*What needs to be done*. The finished copy should hold every entry exactly as given, and no pictures.

--*--

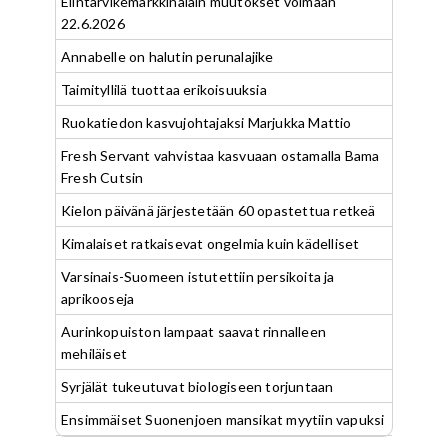
Elintarvikemarkkinalain muutokset voimaan
22.6.2026
Annabelle on halutin perunalajike
Taimityllilä tuottaa erikoisuuksia
Ruokatiedon kasvujohtajaksi Marjukka Mattio
Fresh Servant vahvistaa kasvuaan ostamalla Bama
Fresh Cutsin
Kielon päivänä järjestetään 60 opastettua retkeä
Kimalaiset ratkaisevat ongelmia kuin kädelliset
Varsinais-Suomeen istutettiin persikoita ja
aprikooseja
Aurinkopuiston lampaat saavat rinnalleen
mehiläiset
Syrjälät tukeutuvat biologiseen torjuntaan
Ensimmäiset Suonenjoen mansikat myytiin vapuksi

--*--

*Result for this exercise*.
Elintarvikemarkkinalain muutokset voimaan
22.6.2026
Annabelle on halutin perunalajike
Taimityllilä tuottaa erikoisuuksia
Ruokatiedon kasvujohtajaksi Marjukka Mattio
Fresh Servant vahvistaa kasvuaan ostamalla Bama
Fresh Cutsin
Kielon päivänä järjestetään 60 opastettua retkeä
Kimalaiset ratkaisevat ongelmia kuin kädelliset
Varsinais-Suomeen istutettiin persikoita ja
aprikooseja
Aurinkopuiston lampaat saavat rinnalleen
mehiläiset
Syrjälät tukeutuvat biologiseen torjuntaan
Ensimmäiset Suonenjoen mansikat myytiin vapuksi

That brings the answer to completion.